╭─ Dataset content

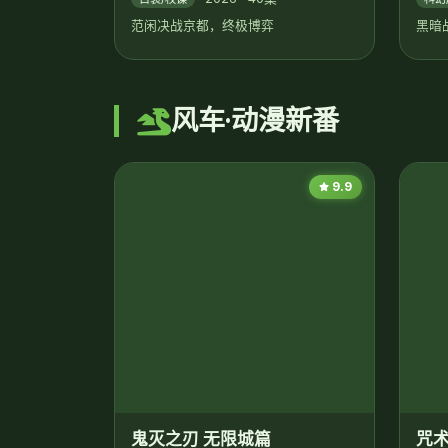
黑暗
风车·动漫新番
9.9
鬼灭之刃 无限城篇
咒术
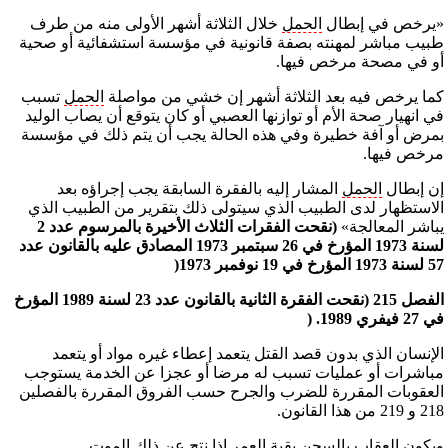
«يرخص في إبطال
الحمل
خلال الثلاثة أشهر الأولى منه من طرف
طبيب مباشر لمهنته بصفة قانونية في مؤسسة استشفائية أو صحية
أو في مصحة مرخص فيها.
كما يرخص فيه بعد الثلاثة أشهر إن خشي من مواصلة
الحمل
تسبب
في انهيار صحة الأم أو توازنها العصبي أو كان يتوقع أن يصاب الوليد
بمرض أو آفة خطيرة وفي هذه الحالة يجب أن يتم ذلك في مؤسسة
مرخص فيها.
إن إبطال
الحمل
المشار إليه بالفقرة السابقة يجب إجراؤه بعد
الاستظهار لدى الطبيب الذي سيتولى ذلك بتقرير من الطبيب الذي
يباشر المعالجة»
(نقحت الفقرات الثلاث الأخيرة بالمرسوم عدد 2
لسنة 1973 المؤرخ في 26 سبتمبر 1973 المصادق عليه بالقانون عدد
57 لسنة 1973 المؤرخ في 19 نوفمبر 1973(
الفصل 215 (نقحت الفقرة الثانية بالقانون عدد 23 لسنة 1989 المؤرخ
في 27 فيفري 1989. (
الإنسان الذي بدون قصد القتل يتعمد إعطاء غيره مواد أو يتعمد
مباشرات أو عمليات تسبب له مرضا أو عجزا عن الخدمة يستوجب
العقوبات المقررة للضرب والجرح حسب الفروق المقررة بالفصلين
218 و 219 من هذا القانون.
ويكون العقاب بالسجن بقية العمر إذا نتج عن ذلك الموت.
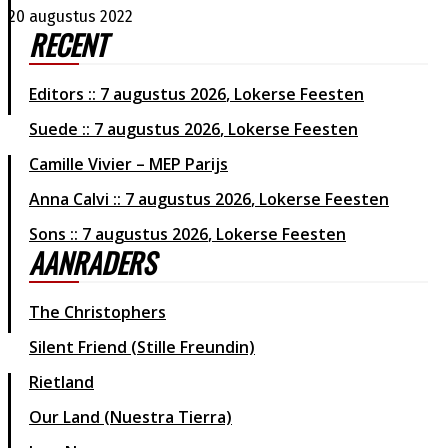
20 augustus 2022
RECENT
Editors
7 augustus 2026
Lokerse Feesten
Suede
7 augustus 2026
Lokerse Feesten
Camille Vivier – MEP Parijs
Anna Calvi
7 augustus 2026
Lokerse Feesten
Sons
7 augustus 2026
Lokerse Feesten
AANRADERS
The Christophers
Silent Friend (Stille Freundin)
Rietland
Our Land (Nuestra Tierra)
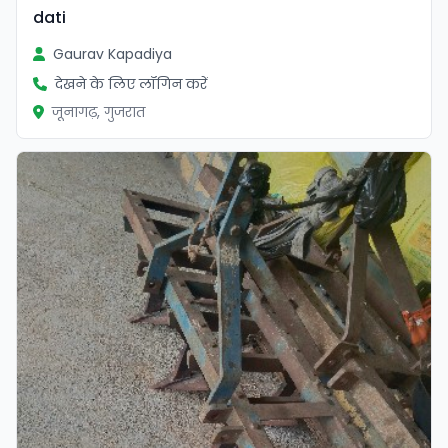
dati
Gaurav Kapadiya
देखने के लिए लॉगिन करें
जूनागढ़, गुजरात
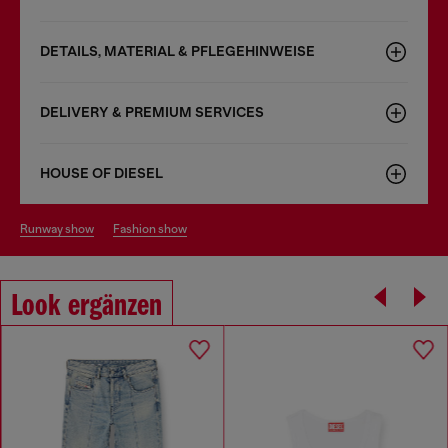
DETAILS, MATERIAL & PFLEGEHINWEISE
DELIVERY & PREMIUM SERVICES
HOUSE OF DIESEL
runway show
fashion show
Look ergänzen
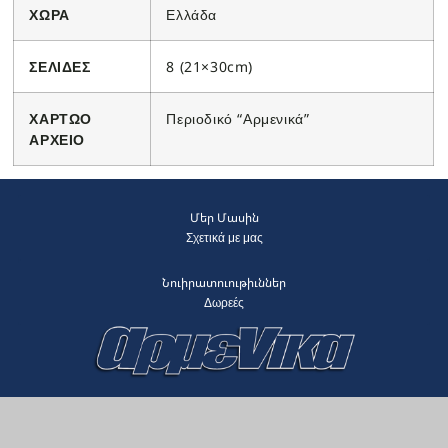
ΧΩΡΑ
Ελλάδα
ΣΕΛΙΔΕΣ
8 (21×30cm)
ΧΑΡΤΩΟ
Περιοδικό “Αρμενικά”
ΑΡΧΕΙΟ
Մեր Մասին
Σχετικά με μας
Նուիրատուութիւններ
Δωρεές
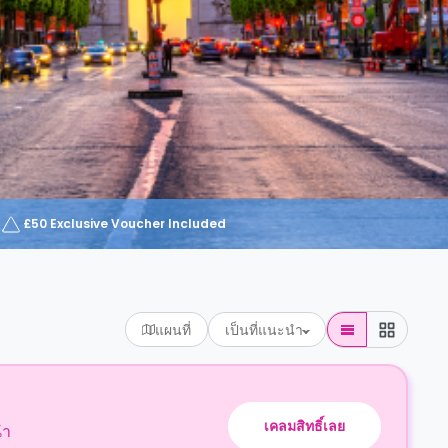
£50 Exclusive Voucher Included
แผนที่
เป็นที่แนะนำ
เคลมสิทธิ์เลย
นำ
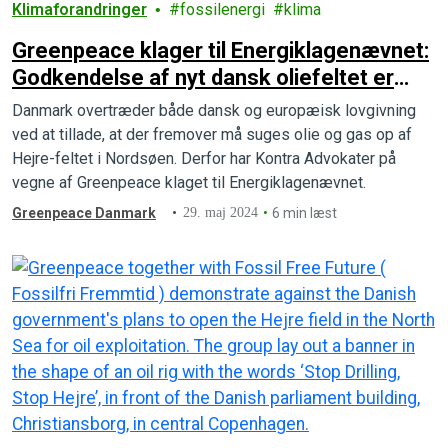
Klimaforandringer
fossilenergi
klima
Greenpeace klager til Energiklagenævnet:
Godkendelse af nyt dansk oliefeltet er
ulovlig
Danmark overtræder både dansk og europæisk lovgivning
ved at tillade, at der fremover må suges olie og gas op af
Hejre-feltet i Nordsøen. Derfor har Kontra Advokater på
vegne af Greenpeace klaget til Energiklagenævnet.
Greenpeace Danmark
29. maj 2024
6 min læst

╰─
╭─ Dataset content

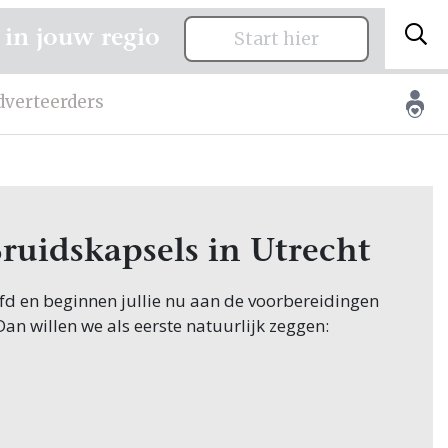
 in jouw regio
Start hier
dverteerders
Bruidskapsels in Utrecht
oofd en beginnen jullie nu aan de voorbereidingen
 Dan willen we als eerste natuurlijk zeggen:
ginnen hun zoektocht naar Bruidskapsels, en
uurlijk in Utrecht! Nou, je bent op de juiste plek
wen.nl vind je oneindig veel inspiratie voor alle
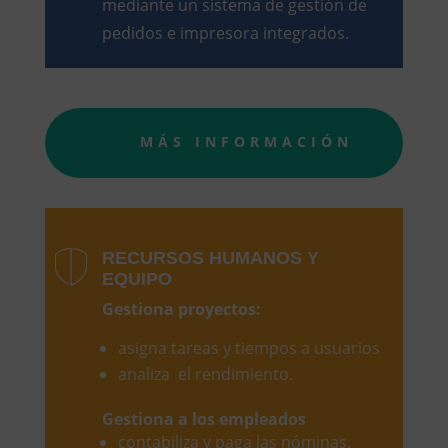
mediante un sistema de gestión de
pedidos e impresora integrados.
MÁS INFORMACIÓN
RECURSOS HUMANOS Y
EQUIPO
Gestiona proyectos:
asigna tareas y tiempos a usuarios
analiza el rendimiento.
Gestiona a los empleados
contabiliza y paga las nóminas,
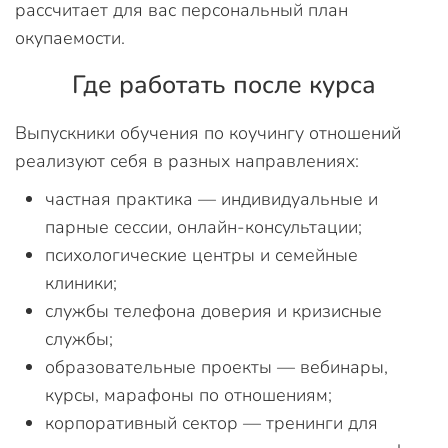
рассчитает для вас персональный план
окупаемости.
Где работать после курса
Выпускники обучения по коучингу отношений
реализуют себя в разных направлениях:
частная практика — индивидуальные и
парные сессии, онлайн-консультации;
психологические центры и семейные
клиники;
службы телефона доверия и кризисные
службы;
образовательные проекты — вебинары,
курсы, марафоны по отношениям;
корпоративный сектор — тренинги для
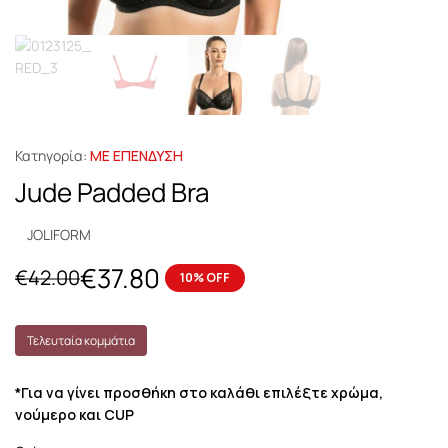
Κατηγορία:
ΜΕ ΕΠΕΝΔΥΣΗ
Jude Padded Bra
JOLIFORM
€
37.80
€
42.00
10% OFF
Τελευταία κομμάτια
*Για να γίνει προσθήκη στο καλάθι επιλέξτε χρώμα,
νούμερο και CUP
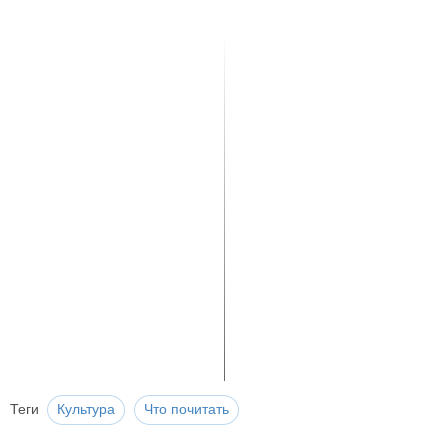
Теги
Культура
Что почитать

╰─

▶ Required action
Go through the listing above and copy each line where the string "الذي" appears.

▶ Exercise answer
الاستظهار لدى الطبيب الذي سيتولى ذلك بتقرير من الطبيب الذي
الإنسان الذي بدون قصد القتل يتعمد إعطاء غيره مواد أو يتعمد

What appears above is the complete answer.